O norte do afeto tem sido a razão e emoção pelas quais é inevitável fazer o que nutre. Vamos escrever, ler e sentir juntos como fazer muito não é quantidade; como é isso de ação prática no BodyTalk; como é assumir responsabilidade e tomar seu lugar; como é realizar-se na produtividade natural, daquilo que pulsa para cada um, seja quando muito por fazer, quando quietos ou observadores, quando indecisos ou quaisquer posições nas quais nos encontramos no labor da vida.

Nortear-se pelo afeto é ter a sabedoria de entregar-se com coração – isso tem a ver com fazer o que você gosta, conhecer sua vocação, o sentido pelo qual tudo faz mais sentido, onde sua criatividade flui – mas também, e sobretudo, nos indica nossa capacidade de lidar com a “sombra” das coisas, o que perturba, irrita, suga, confunde, com nossas intensidades ou respostas, por vezes reativas. Como lidar com o peso, igual quando desejamos a leveza? Como lidar com outro, quando sabemos mais de nós mesmos? Como fazer do trabalho, prazer e do suor um sabor/saber de si?

O norte do afeto é um como porque, com o tempo, o BodyTalk te permite ocupar esse lugar, dentro de você, de permanência, mesmo com toda impermanência. De sustentação, mesmo com os tremores de terra. De firmeza, mesmo diante da dúvida. Afeto é nossa condição humana de sentir sem padecer.

A sabedoria do coração não separa gosto, prazer, sentido, criação de sombra, irritação, reatividade, nossas tais intensidades tantas. O coração é, como a consciência é. Guiar-se pela sabedoria do coração não é deixar-se levar pela emoção, como aquela que nos rouba, e sim sentir-se presente para saber qual é a emoção que convida a qual ação prática. Olha aí a ação, o norte!

Ser produtivo, nesse sentido, é sentir-se a vontade de ser você – o que inclui qualidades e dificuldades. Diante das primeiras, saber servir, entregar para o que se apresenta. Diante das segundas, são tantas, saber tomar uma ação; saber qual é torna-se um exercício de escuta: “o que está realmente acontecendo? o que posso fazer? qual é minha responsabilidade? o que é necessário ou fundamental aqui?” E se não souber, você só escuta… abre para escuta e… espera. Uma espera ativa, consciente. Uma entrega ciente. Uma pausa para vir, normalmente sincronicamente a sua ação de abertura, uma resposta, uma ação, prática. Inevitável.

Para isso acontecer, seu corpo mente precisa estar afinado, como um instrumento que precisa de afinação. Constante, inclusive. não dá pra escutar se o som conter ruídos. Não dá pra sentir se o corpo físico estiver desidratado, se a mente estiver confusa, se as emoções estiverem com “fusível queimado”: digo sim querendo dizer não, e vice versa. Por isso, sessões de BodyTalk.

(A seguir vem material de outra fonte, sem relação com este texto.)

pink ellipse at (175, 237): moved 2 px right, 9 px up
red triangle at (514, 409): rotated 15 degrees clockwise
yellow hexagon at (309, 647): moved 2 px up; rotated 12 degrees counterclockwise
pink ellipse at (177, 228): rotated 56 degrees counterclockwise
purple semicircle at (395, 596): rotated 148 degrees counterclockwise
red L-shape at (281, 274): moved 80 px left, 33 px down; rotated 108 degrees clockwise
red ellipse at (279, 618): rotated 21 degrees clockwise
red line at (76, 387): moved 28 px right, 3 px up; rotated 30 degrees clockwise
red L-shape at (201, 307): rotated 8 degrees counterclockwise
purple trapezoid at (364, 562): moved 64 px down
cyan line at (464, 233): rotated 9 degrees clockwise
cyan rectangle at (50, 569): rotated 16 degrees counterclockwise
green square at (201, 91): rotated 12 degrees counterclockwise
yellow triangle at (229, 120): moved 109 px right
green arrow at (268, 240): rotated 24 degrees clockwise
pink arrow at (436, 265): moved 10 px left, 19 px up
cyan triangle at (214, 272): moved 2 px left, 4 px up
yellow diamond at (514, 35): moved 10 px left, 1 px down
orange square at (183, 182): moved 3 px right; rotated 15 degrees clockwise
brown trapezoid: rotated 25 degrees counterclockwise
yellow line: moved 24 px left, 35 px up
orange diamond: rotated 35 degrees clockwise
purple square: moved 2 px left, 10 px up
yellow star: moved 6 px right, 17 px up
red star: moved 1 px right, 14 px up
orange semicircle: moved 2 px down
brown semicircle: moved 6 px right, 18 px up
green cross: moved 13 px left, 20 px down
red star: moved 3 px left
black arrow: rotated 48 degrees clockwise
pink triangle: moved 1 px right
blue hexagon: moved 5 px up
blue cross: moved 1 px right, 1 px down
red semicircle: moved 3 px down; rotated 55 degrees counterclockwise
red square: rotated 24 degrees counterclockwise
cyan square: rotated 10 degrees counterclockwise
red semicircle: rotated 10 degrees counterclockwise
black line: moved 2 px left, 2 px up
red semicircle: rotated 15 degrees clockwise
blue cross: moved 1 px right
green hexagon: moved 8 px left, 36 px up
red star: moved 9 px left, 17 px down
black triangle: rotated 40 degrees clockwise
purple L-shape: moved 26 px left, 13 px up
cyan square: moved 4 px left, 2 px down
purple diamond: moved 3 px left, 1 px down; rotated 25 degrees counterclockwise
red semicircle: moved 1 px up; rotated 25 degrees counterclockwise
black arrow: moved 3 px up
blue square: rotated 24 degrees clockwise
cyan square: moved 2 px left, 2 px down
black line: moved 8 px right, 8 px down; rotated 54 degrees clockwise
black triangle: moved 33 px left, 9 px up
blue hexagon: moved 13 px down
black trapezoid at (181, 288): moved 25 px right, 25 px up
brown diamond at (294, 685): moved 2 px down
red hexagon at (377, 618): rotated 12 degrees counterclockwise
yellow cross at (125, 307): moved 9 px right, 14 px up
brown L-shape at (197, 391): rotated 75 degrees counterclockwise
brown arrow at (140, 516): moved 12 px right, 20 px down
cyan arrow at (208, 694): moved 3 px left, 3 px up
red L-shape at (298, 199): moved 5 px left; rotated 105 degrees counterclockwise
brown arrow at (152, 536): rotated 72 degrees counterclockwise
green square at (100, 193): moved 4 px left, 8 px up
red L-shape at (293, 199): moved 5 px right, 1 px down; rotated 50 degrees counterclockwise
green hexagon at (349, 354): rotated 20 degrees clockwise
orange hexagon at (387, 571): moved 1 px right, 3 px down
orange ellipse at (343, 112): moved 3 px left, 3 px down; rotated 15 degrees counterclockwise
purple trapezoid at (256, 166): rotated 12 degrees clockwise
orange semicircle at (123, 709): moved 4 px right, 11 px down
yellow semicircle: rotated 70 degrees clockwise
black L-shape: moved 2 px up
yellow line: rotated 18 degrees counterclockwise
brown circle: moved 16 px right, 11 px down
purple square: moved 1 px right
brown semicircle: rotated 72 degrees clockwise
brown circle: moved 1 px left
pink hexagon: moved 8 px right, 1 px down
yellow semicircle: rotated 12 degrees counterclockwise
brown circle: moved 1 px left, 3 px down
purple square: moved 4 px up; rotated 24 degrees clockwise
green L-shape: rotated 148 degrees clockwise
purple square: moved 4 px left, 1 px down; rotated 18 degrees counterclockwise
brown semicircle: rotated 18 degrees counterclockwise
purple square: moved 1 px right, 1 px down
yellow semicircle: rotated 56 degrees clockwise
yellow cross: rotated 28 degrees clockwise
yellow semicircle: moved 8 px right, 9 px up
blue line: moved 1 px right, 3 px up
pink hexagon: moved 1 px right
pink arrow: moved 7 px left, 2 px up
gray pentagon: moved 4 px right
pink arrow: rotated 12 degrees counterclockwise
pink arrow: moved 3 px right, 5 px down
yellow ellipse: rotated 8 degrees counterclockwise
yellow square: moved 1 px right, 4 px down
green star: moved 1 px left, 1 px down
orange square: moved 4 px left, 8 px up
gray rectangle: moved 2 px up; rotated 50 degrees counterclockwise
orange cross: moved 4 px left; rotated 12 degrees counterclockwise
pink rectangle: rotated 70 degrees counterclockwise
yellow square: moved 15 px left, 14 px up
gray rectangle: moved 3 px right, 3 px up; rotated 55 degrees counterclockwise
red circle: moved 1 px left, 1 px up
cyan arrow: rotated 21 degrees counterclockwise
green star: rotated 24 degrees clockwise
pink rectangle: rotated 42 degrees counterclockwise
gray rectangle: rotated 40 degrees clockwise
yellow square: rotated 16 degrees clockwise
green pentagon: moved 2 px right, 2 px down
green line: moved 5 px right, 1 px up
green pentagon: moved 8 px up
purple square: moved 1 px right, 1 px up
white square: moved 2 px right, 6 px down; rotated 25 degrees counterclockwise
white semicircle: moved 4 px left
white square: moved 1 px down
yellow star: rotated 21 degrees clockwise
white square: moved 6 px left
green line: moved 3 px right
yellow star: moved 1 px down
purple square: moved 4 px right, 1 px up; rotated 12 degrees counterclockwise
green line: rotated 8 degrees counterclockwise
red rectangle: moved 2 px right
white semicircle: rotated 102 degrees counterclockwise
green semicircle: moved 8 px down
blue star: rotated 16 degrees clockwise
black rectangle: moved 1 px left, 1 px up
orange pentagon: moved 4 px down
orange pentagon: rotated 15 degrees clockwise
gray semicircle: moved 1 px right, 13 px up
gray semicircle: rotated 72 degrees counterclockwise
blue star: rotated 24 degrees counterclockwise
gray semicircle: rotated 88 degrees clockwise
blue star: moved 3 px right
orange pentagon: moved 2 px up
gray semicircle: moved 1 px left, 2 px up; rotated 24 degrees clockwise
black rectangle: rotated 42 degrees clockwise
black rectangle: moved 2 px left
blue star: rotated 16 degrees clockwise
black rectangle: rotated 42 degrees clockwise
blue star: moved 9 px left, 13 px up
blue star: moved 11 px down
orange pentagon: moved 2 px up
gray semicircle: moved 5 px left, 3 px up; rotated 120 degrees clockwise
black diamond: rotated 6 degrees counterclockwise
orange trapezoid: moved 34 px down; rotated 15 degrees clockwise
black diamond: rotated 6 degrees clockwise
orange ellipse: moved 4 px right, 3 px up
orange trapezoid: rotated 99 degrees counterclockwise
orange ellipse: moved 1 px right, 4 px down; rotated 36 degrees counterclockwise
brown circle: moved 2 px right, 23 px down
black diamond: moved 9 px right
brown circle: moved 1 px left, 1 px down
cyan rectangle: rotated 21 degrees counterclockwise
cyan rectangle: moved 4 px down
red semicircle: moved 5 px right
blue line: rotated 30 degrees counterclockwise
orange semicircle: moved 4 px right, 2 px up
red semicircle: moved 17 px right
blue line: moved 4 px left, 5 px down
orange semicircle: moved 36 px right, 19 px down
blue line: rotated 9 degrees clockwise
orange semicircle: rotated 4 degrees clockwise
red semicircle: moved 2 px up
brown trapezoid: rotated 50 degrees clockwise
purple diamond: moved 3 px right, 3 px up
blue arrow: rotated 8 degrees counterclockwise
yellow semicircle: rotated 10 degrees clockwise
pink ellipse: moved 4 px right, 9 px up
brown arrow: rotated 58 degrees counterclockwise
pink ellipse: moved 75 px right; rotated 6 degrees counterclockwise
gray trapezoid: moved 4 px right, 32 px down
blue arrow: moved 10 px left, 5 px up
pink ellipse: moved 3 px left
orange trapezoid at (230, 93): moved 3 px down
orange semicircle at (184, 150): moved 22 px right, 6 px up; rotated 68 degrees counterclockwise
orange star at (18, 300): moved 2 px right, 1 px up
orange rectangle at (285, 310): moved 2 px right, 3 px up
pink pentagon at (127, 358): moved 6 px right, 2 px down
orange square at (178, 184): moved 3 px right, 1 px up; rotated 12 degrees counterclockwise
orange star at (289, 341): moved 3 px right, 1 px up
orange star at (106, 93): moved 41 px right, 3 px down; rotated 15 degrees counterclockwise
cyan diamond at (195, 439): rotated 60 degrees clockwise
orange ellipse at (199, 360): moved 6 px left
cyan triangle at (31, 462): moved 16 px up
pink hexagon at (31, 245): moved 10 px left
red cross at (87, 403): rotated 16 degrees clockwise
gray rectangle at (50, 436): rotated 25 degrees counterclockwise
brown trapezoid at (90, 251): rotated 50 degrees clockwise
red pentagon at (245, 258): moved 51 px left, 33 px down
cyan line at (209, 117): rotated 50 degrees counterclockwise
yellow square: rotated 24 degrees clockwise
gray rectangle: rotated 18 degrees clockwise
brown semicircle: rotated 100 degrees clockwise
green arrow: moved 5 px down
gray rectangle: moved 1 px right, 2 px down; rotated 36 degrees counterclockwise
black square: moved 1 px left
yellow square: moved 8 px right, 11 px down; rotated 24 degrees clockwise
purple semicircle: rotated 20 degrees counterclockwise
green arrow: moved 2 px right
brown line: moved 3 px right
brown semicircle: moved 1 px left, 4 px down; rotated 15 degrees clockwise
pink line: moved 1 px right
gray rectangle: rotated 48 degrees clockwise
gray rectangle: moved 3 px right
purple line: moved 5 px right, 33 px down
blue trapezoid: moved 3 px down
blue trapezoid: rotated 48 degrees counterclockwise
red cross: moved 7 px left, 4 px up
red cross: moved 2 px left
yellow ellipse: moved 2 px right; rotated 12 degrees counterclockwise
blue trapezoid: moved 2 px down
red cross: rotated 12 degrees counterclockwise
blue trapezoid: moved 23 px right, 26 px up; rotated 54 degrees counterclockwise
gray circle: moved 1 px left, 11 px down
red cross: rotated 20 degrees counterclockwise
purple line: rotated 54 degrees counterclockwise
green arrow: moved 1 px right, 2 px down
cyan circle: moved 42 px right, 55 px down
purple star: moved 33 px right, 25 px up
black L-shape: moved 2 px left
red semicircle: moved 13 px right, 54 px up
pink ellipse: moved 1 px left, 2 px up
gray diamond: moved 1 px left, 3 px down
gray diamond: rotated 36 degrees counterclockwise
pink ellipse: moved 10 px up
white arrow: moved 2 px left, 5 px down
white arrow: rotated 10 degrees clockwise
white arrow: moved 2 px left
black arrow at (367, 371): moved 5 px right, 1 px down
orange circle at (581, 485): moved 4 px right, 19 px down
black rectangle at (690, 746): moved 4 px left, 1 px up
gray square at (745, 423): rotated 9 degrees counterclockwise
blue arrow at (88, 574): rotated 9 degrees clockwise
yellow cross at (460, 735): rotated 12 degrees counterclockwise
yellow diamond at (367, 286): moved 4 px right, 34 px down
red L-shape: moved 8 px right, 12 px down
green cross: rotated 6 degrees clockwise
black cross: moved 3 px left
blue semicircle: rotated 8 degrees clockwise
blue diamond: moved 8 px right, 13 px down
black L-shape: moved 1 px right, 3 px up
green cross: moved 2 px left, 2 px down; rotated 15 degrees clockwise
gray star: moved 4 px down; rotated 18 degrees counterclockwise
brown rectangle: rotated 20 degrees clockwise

E então, Nirvana, serei produtivo, produtiva? Você será ou estará num patamar de paz consigo, com sua jornada, inclusive se estiver num momento de pesar ou de glória. E a produtividade é uma consequência que convoca o equilíbrio com todos os movimentos naturais – dos sins, dos nãos. Fato que a vida fará suas narrativas para você aprender com cada curva. Mas seu norte, inabalável, fica ali, como um coração suspenso, leve, talvez apaixonado, talvez saltitante, talvez pensativo, mas amando ter cada segundo de oportunidade de ser você.